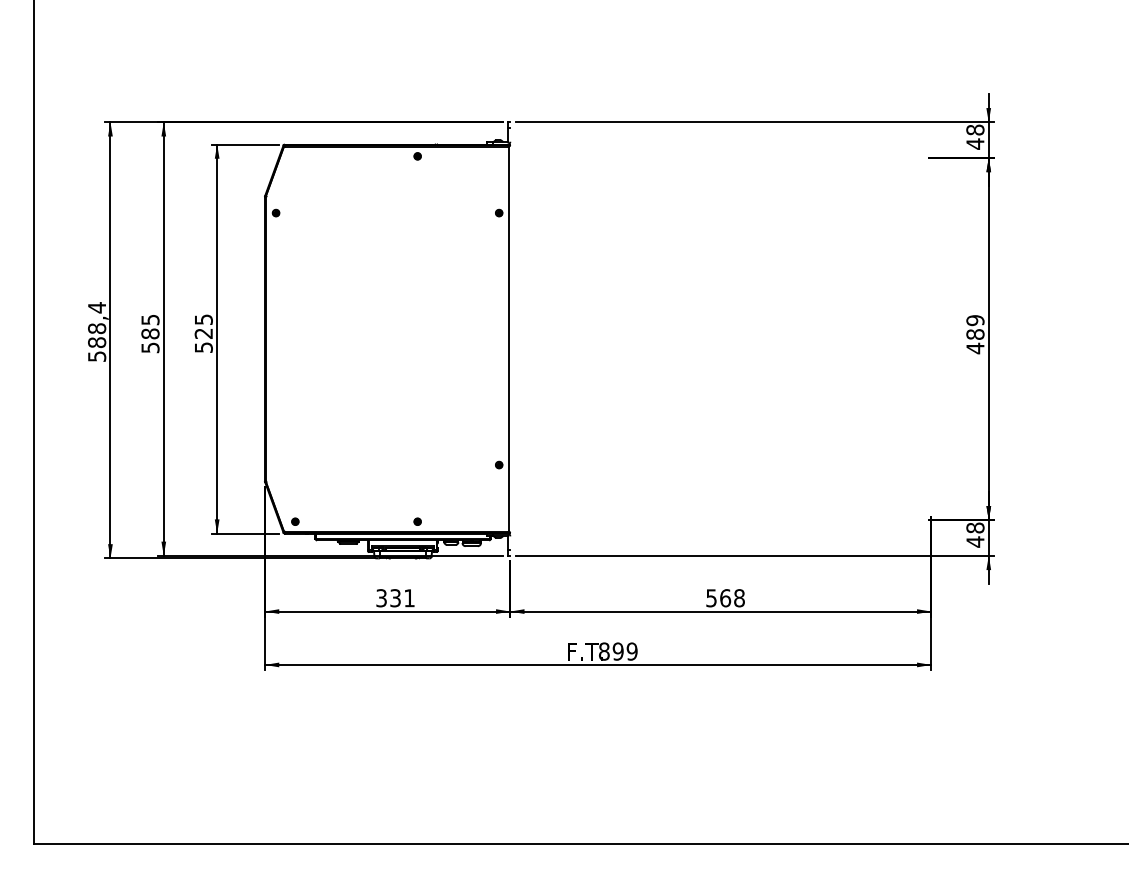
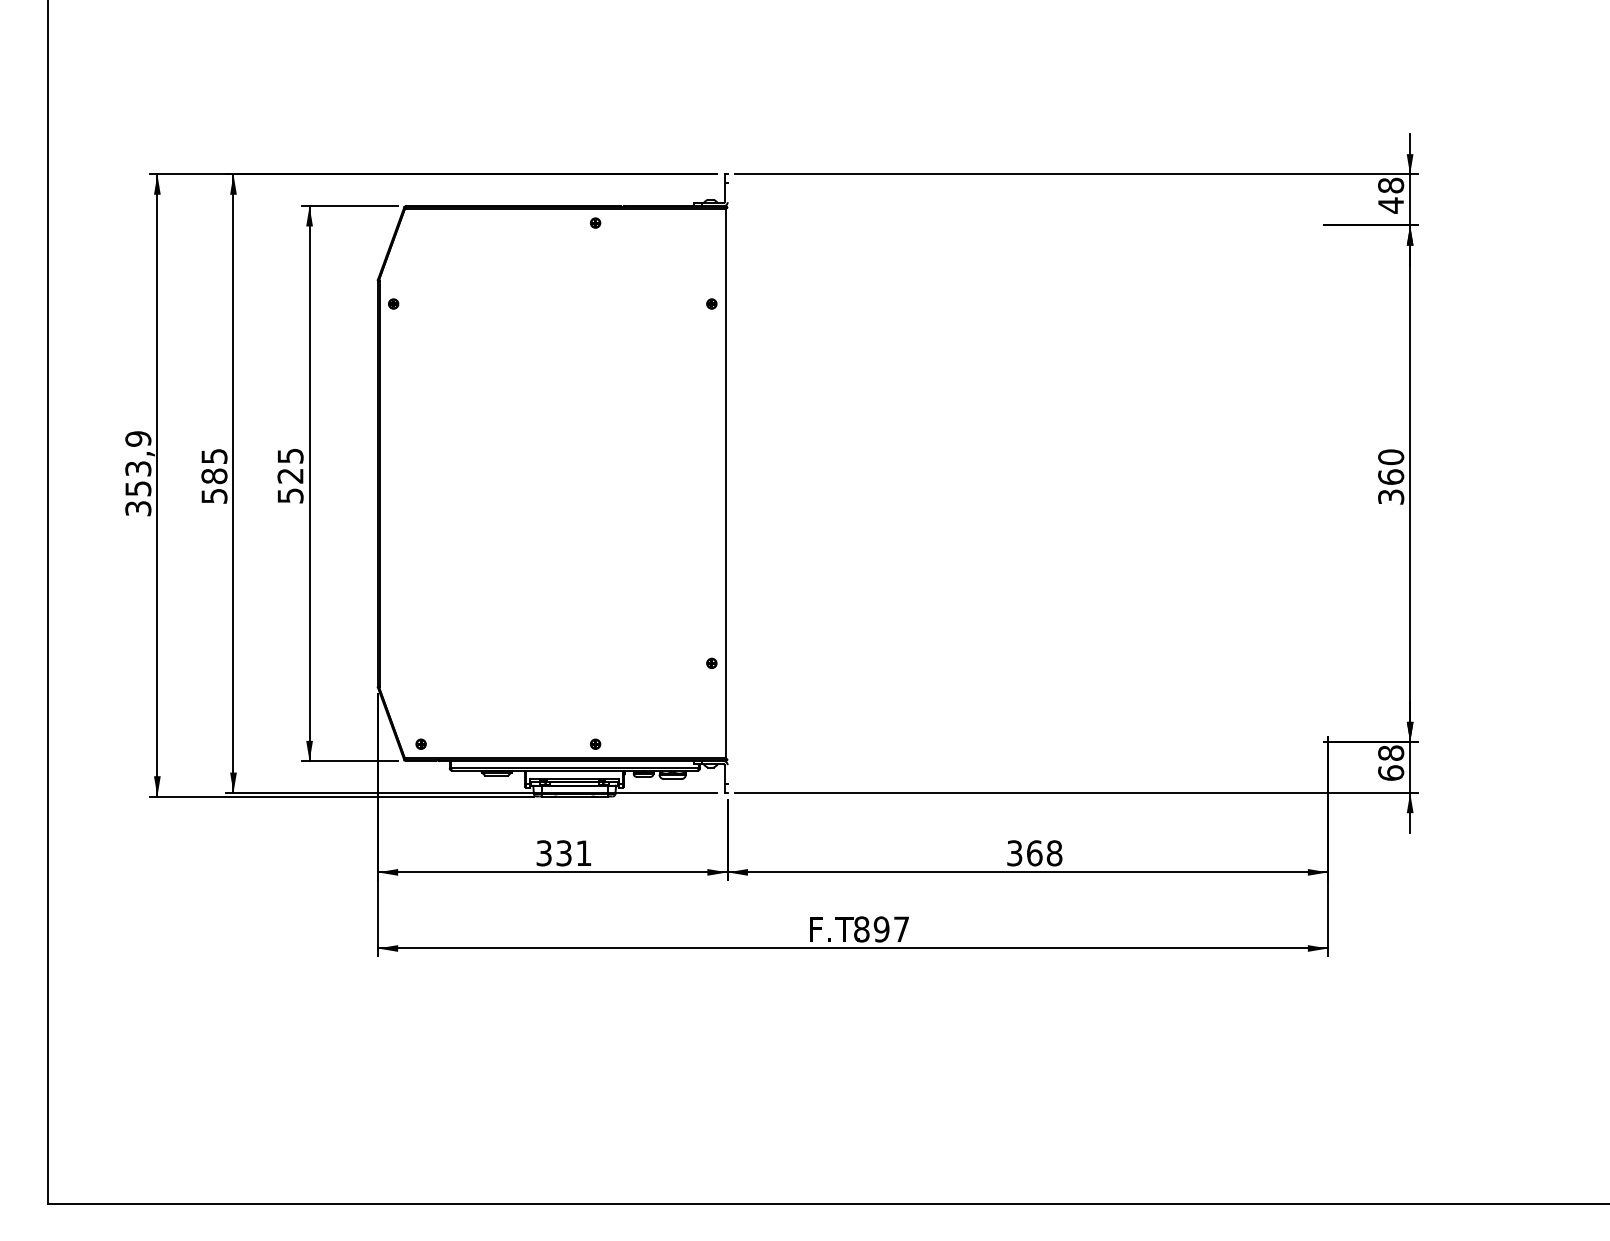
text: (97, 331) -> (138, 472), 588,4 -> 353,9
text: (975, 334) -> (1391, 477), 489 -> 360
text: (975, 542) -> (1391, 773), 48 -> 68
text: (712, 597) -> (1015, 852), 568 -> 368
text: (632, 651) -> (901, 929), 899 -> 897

◆ **WORK ORDER**: Write the entries out again exactly as they appear, with the pictures omitted.

◆ **RESPONSE TO THIS TASK**:
text: (97, 331) -> (138, 472), 588,4 -> 353,9
text: (975, 334) -> (1391, 477), 489 -> 360
text: (975, 542) -> (1391, 773), 48 -> 68
text: (712, 597) -> (1015, 852), 568 -> 368
text: (632, 651) -> (901, 929), 899 -> 897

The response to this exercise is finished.